Despite repeated assurances from the government that EU environmental laws will not be ‘watered down’ post-Brexit, this briefing from Greener UK is just one of many warnings issued by environmental bodies concerning domestic law enforcement.

Earlier this year, Parliament’s Environmental Audit Committee (EAC) produced a report, ‘The Future of Natural Environment after the EU Referendum’, in which it emphasised the need for government to allow full parliamentary scrutiny of its plans for environmental legislation post-Brexit. The report expressed fears that without a body to enforce them, EU environmental laws could become ineffective ‘zombie legislation.’

Green Party leader Caroline Lucas also issued a report warning of 12 ways in which Brexit could threaten environmental policy, and establishing five guarantees for the government to make ahead of Brexit to ensure that the environment is not forgotten.
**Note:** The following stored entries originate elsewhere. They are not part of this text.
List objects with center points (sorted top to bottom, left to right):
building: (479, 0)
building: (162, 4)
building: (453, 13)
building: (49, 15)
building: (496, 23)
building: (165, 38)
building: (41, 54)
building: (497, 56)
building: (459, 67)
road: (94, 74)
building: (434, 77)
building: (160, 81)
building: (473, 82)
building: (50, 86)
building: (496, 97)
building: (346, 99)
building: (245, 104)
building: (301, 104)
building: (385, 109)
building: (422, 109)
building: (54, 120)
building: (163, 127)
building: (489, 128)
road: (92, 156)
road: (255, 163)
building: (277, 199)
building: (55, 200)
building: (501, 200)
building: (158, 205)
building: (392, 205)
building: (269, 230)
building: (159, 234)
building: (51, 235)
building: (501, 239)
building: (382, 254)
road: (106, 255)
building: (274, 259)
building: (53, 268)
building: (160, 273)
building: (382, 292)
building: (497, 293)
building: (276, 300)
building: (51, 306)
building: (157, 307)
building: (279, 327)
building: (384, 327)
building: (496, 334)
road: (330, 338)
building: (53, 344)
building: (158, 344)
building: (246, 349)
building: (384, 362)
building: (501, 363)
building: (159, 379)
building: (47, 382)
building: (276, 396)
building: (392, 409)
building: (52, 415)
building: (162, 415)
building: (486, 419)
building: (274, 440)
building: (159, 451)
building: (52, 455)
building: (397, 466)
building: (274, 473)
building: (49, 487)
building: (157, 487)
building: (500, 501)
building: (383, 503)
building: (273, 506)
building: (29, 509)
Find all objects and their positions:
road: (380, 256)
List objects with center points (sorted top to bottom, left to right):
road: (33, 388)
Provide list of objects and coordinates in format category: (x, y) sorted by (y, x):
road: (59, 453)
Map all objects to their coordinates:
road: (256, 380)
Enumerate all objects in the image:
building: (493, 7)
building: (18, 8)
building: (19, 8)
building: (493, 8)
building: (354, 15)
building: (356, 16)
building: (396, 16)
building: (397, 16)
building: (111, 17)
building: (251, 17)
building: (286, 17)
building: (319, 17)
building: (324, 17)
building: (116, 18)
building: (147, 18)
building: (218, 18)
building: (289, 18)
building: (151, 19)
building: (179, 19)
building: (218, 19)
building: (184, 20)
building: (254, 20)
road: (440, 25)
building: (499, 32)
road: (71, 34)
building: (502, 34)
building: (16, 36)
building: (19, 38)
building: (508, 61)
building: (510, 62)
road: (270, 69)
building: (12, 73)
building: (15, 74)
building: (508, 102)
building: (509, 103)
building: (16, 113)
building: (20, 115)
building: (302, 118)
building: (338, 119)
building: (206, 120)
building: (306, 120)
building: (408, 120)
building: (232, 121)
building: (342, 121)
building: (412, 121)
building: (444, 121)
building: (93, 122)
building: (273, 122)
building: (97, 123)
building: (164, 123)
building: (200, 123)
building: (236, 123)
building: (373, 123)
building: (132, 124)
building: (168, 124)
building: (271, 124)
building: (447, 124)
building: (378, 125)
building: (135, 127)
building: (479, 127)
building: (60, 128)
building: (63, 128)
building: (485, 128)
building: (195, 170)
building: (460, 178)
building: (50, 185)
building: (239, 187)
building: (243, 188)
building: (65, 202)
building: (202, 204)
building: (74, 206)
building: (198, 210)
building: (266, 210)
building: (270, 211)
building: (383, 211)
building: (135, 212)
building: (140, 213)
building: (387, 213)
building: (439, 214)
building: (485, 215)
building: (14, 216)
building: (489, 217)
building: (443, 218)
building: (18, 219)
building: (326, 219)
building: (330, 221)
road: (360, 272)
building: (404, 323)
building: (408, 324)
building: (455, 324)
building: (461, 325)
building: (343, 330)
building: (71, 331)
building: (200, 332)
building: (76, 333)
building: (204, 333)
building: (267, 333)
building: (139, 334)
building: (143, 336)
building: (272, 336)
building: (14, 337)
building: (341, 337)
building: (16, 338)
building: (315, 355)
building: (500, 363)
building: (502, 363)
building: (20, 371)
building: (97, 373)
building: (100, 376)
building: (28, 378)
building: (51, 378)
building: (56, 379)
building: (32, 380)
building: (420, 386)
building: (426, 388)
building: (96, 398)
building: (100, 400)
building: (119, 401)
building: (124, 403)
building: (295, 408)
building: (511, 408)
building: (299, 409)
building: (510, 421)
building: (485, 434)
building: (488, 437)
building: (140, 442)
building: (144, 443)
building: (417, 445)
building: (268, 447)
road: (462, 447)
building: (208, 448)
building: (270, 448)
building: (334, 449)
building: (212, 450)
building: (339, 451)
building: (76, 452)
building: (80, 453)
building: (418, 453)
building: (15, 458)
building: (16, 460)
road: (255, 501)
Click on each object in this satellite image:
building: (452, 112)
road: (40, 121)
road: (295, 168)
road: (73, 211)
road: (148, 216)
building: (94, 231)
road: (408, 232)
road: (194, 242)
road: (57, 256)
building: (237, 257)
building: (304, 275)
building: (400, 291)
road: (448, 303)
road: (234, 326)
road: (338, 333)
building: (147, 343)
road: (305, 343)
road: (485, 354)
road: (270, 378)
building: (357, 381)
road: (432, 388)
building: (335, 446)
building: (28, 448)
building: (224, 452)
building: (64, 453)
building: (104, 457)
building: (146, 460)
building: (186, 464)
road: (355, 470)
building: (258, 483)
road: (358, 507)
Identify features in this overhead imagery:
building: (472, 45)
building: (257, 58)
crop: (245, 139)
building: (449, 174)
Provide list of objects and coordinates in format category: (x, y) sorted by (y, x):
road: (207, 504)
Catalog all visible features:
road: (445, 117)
In another attempt to increase government scrutiny, Greener UK launched the Brexit Risk Tracker – a tool set up to reflect the risks to environmental policy throughout the Brexit process. It uses a traffic light system to evaluate risk based on analysis of the government’s actions and commitments, with the waste and resources industry was receiving a ‘medium risk’ amber rating. The tracker argued that the government’s decision to end the jurisdiction of the ECJ in the UK will be ‘very significant’ for resources policy, with a large body of case law setting rules on waste treatment, targets compliance and product standards subject to ECJ decisions.

New Environment Secretary Michael Gove did address the issue in his first public speech in the post in July.

Gove told those at the WWF-UK’s centre in Woking that he saw an opportunity to create a new industry of environmental enforcement in the UK: “I can understand why, for some, this is a moment of profound concern. The European Union has, in a number of ways, been a force for good environmentally…. and I have no intention of weakening the environmental protections we have put in place while in the EU.

“Inside the EU, the European Commission and the ECJ have provided enforcement mechanisms. Understandably, some are asking what could or should replace them. My view is that we have an opportunity, outside the EU, to design more effective, more rigorous and more responsive institutions and other means of holding individuals and organisations to account for environmental outcomes.”

He continued: “We can not just help protect our precious environmental assets, we can also create an economic asset for the country. Just as Britain enjoys a massive competitive advantage in the provision of legal services because the world knows we have the best courts and judges, and so chooses to settle its disputes here, so if we establish ourselves as the home of the highest environmental standards, the most rigorous science and the most ambitious institutions then the world will look to us for environmental innovation and leadership.”